Most new construction happens in urban environments, which is also where the bulk of GHG emissions occur.
"That’s why the architectural sector is key for the future of greenhouse gas reduction," he said.
Phasing out CO2 emissions by 2030 is a three-step plan, he said.
New high performance building designs should be adopted, along with deep efficiency renovations and then employing renewable energy to power those buildings.
New building stock is "well on its way" to hitting the 2030 goal, he said, with 70 per cent of buildings already adhering to the standard by 2015. By 2030, most, if not all, new buildings should be carbon neutral.
Canada’s energy consumption has levelled out since 2003 thanks to new building codes, Mazria explained, and the same drop has occurred in GHGs due to switching to cleaner fuels.
But to bend the curve further downward, he said, deep efficiency renovations should take place at "building intervention points," when construction is scheduled. Such points include resiliency upgrades, flood mitigation, or zoning changes. Otherwise, if tenants are involved in the process, "it’s a nightmare," he said.
Another optimal upgrade point is when buildings are bought or sold, Mazria said. Small buildings have a high annual transaction rate, but use under 35 per cent of total energy consumption in the building sector.
Large buildings by contrast consume over 65 per cent of the energy in the building sector, but have a low transaction rate and make up less than 10 per cent of building stock.
"So a policy has to address both areas," Mazria said.
A policy should require a Building Energy Asset Score or Energuide score at point of sale or listing for smaller (under 20,000-square-foot) buildings, he said, and provide incentives for deep energy efficiency renovation.

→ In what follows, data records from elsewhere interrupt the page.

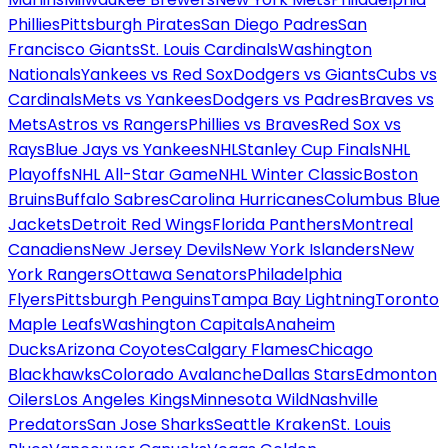
Phillies
Pittsburgh Pirates
San Diego Padres
San
Francisco Giants
St. Louis Cardinals
Washington
Nationals
Yankees vs Red Sox
Dodgers vs Giants
Cubs vs
Cardinals
Mets vs Yankees
Dodgers vs Padres
Braves vs
Mets
Astros vs Rangers
Phillies vs Braves
Red Sox vs
Rays
Blue Jays vs Yankees
NHL
Stanley Cup Finals
NHL
Playoffs
NHL All-Star Game
NHL Winter Classic
Boston
Bruins
Buffalo Sabres
Carolina Hurricanes
Columbus Blue
Jackets
Detroit Red Wings
Florida Panthers
Montreal
Canadiens
New Jersey Devils
New York Islanders
New
York Rangers
Ottawa Senators
Philadelphia
Flyers
Pittsburgh Penguins
Tampa Bay Lightning
Toronto
Maple Leafs
Washington Capitals
Anaheim
Ducks
Arizona Coyotes
Calgary Flames
Chicago
Blackhawks
Colorado Avalanche
Dallas Stars
Edmonton
Oilers
Los Angeles Kings
Minnesota Wild
Nashville
Predators
San Jose Sharks
Seattle Kraken
St. Louis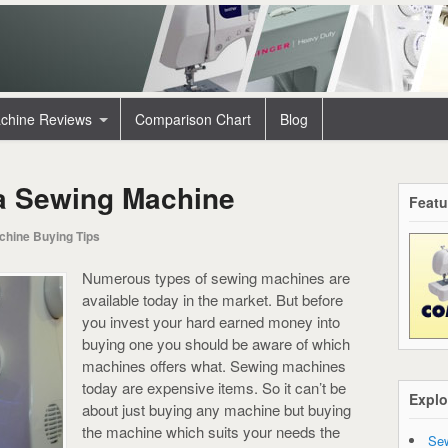
chine Reviews
Comparison Chart
Blog
a Sewing Machine
Featu
chine Buying Tips
Numerous types of sewing machines are
available today in the market. But before
you invest your hard earned money into
buying one you should be aware of which
machines offers what. Sewing machines
today are expensive items. So it can’t be
Explo
about just buying any machine but buying
the machine which suits your needs the
Sew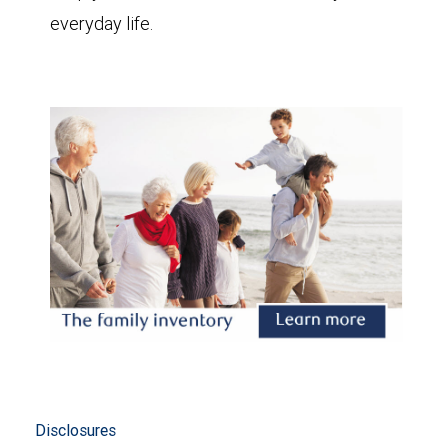
everyday life.
Disclosures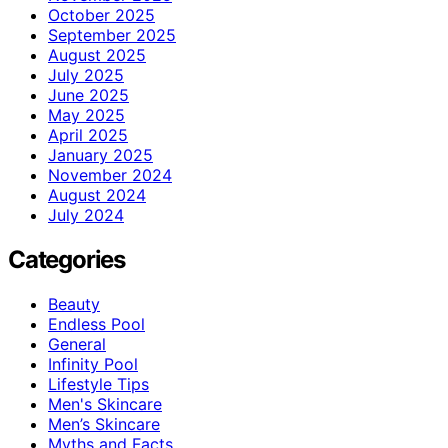
October 2025
September 2025
August 2025
July 2025
June 2025
May 2025
April 2025
January 2025
November 2024
August 2024
July 2024
Categories
Beauty
Endless Pool
General
Infinity Pool
Lifestyle Tips
Men's Skincare
Men’s Skincare
Myths and Facts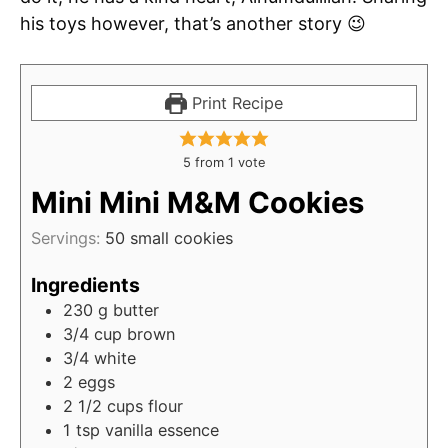
his toys however, that’s another story 😉
Print Recipe
5
from 1 vote
Mini Mini M&M Cookies
Servings:
50
small cookies
Ingredients
230
g
butter
3/4
cup
brown
3/4
white
2
eggs
2 1/2
cups
flour
1
tsp
vanilla essence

"With large buildings, a progressive cycle of upgrades makes more sense, with offset purchasing used to upgrade public housing and other projects," Mazria said. "Alternative compliance options should also be in place, since some buildings will not renovate for a long time."
Other methods to "move the market" include building certifications, which Mazria said "tell the market where it’s going and what it’s thinking."
He added many cities are already signing onto these goals and China is also moving towards Zero Net Carbon.
Academia also needs to prepare students for a low carbon future, Mazria said, by changing studio culture. Internships and awards are one way to change that culture, and he cited Innovation 2030, a student competition to transform design by addressing energy and emissions, adaptation and resilience.